Lois Combs Weinberg, the daughter of former Kentucky Governor Bert T. Combs, talks about growing up in Prestonsburg, Lexington, and Frankfort, Kentucky. While a second-semester senior at Randolph Macon Women's College in Virginia, she was interviewed by Gibbs Kinderman, who was a recruiter for the Appalachian Volunteers (AV) organization. Weinberg states that what interested her in the organization was her own personal commitment to being of service to people, and atmosphere of the times.
Weinberg describes her activities teaching school as an AV on Paynes Creek during the summer of 1965. She and another AV, Judy Martin, lived with a mountain family in a home with no running water. To avoid being treated differently Weinberg would not tell people who her father was. She states that her involvement in community work caused some awkwardness with her father and his friends.
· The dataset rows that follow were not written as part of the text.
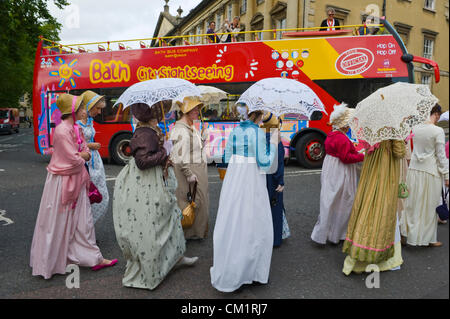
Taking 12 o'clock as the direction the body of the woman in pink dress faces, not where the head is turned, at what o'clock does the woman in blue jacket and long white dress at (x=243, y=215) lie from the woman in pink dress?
The woman in blue jacket and long white dress is roughly at 1 o'clock from the woman in pink dress.

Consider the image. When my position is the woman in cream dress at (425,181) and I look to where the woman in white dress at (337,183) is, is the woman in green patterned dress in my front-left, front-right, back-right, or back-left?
front-left

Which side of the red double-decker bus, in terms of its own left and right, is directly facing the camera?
right

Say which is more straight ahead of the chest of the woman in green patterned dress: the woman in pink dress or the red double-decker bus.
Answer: the red double-decker bus

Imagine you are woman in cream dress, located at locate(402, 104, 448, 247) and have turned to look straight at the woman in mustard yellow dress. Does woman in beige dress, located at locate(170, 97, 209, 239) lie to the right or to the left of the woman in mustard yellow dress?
right

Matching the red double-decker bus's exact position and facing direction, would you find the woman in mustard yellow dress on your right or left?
on your right

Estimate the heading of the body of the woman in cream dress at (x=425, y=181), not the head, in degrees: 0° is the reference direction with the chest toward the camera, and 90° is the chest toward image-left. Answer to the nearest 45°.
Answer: approximately 225°

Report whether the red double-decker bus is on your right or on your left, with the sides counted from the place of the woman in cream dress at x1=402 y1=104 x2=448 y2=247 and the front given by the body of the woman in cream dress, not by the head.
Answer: on your left

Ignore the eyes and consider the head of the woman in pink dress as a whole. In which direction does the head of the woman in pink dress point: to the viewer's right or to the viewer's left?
to the viewer's right

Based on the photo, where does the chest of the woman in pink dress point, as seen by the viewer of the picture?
to the viewer's right

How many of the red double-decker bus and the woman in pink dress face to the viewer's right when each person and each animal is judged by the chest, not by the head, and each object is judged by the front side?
2
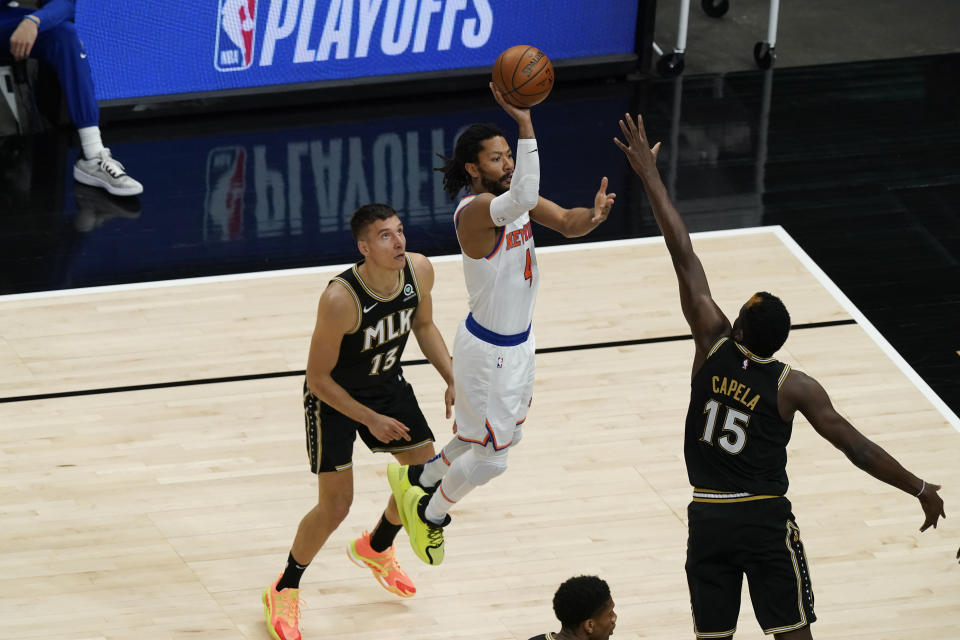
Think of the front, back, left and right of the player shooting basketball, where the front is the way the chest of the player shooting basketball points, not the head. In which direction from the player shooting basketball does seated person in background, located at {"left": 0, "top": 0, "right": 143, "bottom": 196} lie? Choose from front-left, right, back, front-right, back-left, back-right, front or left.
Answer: back

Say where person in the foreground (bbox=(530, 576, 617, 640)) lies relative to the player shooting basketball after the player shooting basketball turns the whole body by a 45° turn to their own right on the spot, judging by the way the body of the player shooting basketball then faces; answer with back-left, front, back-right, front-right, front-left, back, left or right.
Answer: front
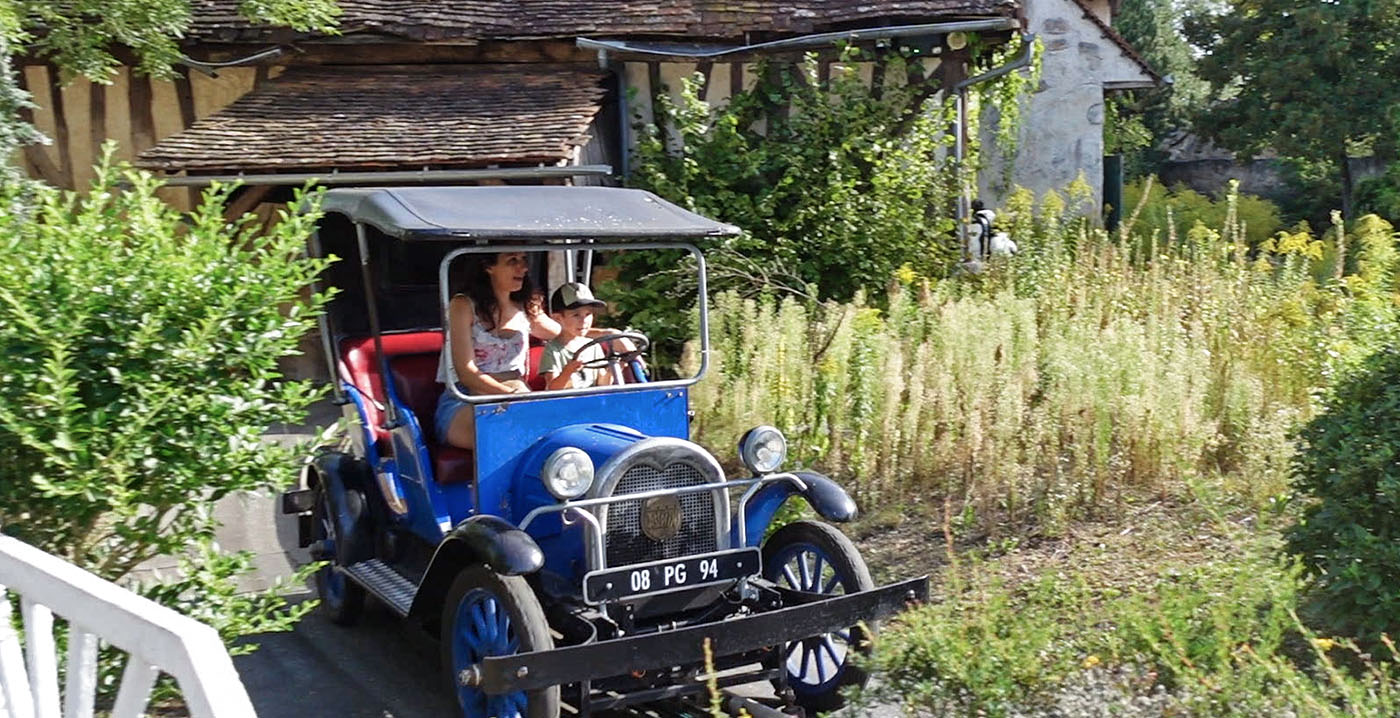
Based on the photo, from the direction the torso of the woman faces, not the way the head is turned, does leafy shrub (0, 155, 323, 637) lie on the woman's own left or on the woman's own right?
on the woman's own right

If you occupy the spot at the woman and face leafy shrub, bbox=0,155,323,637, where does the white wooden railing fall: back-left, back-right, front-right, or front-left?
front-left

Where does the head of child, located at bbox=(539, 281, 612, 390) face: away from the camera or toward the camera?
toward the camera

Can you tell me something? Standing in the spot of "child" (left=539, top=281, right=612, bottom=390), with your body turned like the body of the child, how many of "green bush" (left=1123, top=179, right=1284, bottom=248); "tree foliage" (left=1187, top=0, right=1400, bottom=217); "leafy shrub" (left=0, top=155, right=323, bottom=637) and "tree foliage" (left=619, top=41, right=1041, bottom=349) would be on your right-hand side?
1

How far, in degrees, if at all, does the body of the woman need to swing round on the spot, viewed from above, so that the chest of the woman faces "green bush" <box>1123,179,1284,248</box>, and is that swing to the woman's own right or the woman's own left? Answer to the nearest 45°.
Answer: approximately 90° to the woman's own left

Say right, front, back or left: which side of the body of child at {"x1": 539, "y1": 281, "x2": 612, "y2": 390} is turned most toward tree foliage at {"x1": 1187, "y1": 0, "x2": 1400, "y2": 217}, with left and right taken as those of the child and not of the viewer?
left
At the end of the summer, Weinberg moved to Washington, D.C. where she worked as an evaluator for the Office of Economic Opportunity. She states that she did not like the city or her job, but she believes it gave her a better perspective on how removed the administrators in Washington were to the people they were supposed to help. The next summer she went back to Paynes Creek, and in 1967 Weinberg was hired to administer a Community Action Program (CAP) in Lynchburg, West Virginia, a primarily African-American, urban community. She believes her greatest contribution in this position was helping to forge a bridge between the black community and the white power structure of the county. Weinberg also discusses her community involvement since her marriage. She provides her opinions regarding the ineffectiveness of the CAP program, male-female relationships within the Appalachian Volunteers, images of Appalachia resulting from the War on Poverty, and the tensions that existed between the local population and the "outsiders."